Over the last decade the number of people accessing the web globally has increased threefold, from 1 billion in 2005 to approximately 3 billion today. People from every walk of life in the first world use the web to share, shop and surf online daily.

The developing world is catching up fast. Projects like Google’s Loon internet-connectivity balloons, and Facebook’s Internet.org project to bring telcos together are driving access to the internet for the next 3 billion. Users in India, China, Brazil and other smaller nations where internet access is growing tend to use relatively low-powered smartphones with wireless 3G internet connectivity where data is expensive. These criteria should change the way we build internet sites, and in turn improve the experience for users everywhere.

Developing a website for everyone makes using current best practises absolutely essential. A mobile responsive website is a good way to deliver an enjoyable experience in the UK, but for variety of devices used in India and China it is absolutely critical. Websites for the developing world need to be internationalised for languages that display very differently to the common Latin characters we use.

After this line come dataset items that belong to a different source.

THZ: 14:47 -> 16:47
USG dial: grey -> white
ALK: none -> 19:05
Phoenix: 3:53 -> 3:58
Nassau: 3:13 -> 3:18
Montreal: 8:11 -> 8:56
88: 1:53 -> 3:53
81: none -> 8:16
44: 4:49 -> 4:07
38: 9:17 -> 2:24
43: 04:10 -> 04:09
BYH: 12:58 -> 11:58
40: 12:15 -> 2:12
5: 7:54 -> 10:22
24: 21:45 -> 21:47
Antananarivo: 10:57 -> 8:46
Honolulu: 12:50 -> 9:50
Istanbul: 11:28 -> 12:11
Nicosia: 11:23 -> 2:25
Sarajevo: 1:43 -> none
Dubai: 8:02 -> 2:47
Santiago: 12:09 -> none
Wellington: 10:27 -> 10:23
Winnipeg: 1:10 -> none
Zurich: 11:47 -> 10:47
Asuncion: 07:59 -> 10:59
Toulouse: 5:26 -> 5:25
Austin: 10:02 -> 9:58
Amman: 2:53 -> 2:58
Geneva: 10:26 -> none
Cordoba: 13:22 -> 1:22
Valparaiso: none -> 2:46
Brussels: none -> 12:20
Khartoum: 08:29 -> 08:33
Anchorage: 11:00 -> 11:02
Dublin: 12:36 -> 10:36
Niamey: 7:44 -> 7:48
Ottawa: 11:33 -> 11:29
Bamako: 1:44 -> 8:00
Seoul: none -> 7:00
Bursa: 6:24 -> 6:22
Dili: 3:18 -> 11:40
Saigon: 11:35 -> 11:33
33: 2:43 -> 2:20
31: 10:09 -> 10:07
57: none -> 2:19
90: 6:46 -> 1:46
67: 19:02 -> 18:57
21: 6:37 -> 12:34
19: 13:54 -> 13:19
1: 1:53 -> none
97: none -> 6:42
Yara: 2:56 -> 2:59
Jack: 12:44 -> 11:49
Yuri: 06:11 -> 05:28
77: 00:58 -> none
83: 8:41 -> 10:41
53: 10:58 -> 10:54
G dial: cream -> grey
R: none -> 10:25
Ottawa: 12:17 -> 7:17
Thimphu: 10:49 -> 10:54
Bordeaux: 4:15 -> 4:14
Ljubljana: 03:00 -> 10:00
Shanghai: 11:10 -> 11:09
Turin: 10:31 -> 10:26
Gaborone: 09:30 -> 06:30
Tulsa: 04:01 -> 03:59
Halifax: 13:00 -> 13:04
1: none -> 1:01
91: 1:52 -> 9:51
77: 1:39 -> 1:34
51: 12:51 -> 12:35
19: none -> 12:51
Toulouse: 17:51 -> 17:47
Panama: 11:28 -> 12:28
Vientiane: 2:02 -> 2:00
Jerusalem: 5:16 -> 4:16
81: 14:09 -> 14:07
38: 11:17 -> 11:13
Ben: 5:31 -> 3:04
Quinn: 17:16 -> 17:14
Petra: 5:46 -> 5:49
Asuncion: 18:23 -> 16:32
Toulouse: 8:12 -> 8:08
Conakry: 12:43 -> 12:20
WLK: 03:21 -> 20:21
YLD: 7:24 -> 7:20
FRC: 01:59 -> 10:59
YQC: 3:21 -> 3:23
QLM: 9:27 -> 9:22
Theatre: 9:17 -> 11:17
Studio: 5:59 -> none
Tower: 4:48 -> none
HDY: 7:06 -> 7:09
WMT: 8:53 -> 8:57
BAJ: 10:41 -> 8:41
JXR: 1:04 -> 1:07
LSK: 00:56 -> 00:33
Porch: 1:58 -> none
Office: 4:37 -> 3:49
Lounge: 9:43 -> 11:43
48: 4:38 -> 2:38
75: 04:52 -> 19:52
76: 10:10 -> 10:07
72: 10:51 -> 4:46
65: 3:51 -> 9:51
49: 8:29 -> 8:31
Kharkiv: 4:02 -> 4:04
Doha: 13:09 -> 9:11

They need to be optimised so they’re efficient both in what’s downloaded to the user’s smartphone and what’s cached so it doesn’t need to be downloaded again. Images need to be compressed intelligently using tools such as pngquant and jpegtran. Data should be bundled with the initial page load to reduce the number of round trips to the server.

These are all things that we would do in a typical website regardless, but considered less important so they can be the first things to go if budgets are stretched. On a western website the impact on the user experience is minimal; on a mobile site where people might access it from anywhere those optimisations will be essential.

There are other challenges too – users in developing countries frequently don’t have a bank account so payment systems need to include the option to pay by the more commonly used SMS payment or money transfer, and often users don’t have what we would consider a delivery address, so ecommerce applications need to include a way for users to receive parcels according to their local culture.

The ways we develop websites has progressed considerably over the past ten years, but we’re a long way from being done yet. There are exciting times ahead.